The task. Within the material below, how many lines carry the word "éducatives"? State only the number.
:: Input
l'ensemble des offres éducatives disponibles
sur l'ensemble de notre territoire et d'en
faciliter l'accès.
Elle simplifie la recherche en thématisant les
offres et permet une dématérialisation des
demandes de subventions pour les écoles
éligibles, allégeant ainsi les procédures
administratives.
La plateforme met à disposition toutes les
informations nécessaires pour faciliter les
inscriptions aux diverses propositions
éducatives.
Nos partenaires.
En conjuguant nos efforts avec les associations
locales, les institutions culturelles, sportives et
::::
Solution to the exercise. 2